Uncertainty of the day:
Sheets = ? As in, "Professor, how long should our essay be?" "About six sheets." "Do you mean six pages, or the front and back so it's twelve pages?" "Don't worry about that; just make it six sheets."

Friday, February 1, 2008

Records and Rip-Offs

I actually cannot believe that it is already February. Why does life pass by so quickly the older I get?

It's been a fun few days. Wednesday night I saw a play called Dealer's Choice for class. It was really really good, an all-male cast dealing with poker but really with the gambles and stakes and choices we encounter in all aspects of lives and relationships. And it dealt a lot with father-daughter father-son relationships, which for some reason always really gets to me. So all in all a very good night at the theatre.

Then yesterday night, I babysat for my professor's 2 year old (so cute!) in the afternoon, then took a class at the gym.

{{Heretofore unrecorded event: I bit the bullet and joined the Y here, and took a trampoline class Tuesday night!! It was so much fun; I now have a trampoline coach every Tuesday who will attempt to restore just a tad bit of my former gymnastics-y glory. He has failed thus far (by which I mean, I have failed), but at least he's cute. }}

Yesterday's class was called "Abs Blitz" and was, I swear, taught by a Nazi. He actually gave time penalties for letting your feet hover more than an inch above the ground. And had a little pencil mustache. And was evil all over. My abs do not thank him.

So thenn I returned home to a delicious dinner of chicken salad curry and naan prepared for me by my dear wife Laura, and Gerald joined us, and we drank wine to the iTunes party shuffle feature that changes songs every 40 seconds to the sound of Homer Simpson saying, "Did we drink enough yet?" And we used my iTunes, which guarantees not a single good party song but plenty of Broadway, Backstreet, Spice Girls, and Dirty Dancing. Lovely.

Then we decided it would be a good idea to seek out a pub called The Cock (hilarity ensues when asking passersby to help me locate the cock), which in fact does exist a few blocks down. Since the wine had affected me the most, I was nominated to go up to random Brits and exploit my American stupidity, so in conclusion we met a few London college students who we will never see again. Fun times.

And today, Laura and I had afternoon tea at the National Portrait Gallery with the BEST. DAMN. SCONES I have ever tasted. I cannot begin to explain the deliciousness. Served with clotted cream (still unsure just what that is) and black currant jam, scones are my new favorite.
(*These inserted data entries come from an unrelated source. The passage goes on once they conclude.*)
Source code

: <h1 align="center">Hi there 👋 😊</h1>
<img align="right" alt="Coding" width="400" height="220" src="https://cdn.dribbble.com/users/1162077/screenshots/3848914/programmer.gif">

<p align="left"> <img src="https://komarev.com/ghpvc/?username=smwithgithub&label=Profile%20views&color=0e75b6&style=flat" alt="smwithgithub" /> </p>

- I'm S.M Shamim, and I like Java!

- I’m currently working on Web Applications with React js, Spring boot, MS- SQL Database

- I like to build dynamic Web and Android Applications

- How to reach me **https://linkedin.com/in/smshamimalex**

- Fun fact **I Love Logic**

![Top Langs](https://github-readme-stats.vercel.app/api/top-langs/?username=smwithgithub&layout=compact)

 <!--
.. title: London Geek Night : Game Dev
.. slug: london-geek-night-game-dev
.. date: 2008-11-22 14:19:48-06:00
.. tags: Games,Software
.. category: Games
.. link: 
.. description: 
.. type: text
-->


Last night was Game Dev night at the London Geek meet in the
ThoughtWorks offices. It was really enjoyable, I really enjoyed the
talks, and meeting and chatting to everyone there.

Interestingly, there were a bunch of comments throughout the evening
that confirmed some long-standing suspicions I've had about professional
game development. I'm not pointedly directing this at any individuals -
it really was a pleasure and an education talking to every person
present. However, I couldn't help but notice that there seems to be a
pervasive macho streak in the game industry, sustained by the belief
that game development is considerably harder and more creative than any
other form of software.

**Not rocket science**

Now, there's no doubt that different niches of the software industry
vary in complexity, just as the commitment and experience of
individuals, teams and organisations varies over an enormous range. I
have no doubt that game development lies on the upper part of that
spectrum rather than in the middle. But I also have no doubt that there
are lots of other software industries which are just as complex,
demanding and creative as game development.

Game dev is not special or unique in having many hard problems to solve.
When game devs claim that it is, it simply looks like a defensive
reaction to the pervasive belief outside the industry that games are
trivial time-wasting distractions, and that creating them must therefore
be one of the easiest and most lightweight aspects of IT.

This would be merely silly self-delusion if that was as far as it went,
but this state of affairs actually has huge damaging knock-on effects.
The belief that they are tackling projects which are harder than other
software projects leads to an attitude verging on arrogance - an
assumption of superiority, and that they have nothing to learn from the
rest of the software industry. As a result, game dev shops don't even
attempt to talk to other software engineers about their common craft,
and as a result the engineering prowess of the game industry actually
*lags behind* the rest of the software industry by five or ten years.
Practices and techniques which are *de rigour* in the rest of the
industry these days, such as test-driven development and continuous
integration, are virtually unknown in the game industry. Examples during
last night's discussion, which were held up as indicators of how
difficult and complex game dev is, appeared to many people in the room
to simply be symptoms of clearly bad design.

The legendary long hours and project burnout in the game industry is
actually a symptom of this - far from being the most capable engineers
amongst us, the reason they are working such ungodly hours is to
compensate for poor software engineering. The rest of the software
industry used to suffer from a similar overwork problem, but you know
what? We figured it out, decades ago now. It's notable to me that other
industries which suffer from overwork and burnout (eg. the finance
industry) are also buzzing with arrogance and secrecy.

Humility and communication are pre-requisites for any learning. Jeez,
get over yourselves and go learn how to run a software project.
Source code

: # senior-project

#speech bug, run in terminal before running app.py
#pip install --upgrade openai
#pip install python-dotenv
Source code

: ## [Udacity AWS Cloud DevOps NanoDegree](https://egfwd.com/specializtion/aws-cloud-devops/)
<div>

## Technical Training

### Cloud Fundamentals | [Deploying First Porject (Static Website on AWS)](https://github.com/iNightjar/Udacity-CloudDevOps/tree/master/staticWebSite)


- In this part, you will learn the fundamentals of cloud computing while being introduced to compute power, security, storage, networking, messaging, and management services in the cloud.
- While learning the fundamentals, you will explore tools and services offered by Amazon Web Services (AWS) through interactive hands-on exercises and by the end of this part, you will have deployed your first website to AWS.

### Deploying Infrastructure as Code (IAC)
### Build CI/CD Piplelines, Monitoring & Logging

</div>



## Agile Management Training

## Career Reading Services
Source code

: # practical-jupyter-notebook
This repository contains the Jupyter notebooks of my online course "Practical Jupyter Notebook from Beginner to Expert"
We also looked at the special exhibit (oh, it turns out museums are for art, not food) showcasing the winners of the Photographic Portrait Prize 2007. This is a movement to use photography as portraiture, aka as a means of capturing who a person is more than the special effects and such that photography sometimes gets caught up in. (Though I can't speak to this, because I know very little about photography.) Some of the photos were incredibly moving, though interestingly I don't think they translate quite as well on the computer screen as they did in the gallery-- http://www.npg.org.uk/live/PPP2007_16.asp and forward and backward for more.

We then went to Brick Street, which is basically Indiatown (as opposed to the Chinatown we have in most US cities and also a block down from me in London.) We don't tend to have Indiatowns in big cities, but this was CRAZY. Every single restaurants had really aggressive people standing outside trying to talk you into going to their restaurant, and even when you pass by them, they actually walk next to you still convincing.

We ended up in this place because they gave free beverages, and got utterly delicious Indian food-- chicken tikka malayan, yumm--but ultimately got ripped off because they offered us bread and we said yes and then they charged us for the bread, which is all well and good if not something that generally happens in the US...but ON TOP of that, they made us pay for the sauces it came with that we hadn't ordered and that seemed as natural and, may I say, as included as butter is with bread in Italian restaurants. Ridic. So we payed them 5pence short (wanted to make it the entire price of the sauces short but didn't have the cajones), and left. Bitter but still a good night.

And now we are going to watch Reentttt! :) Woooot.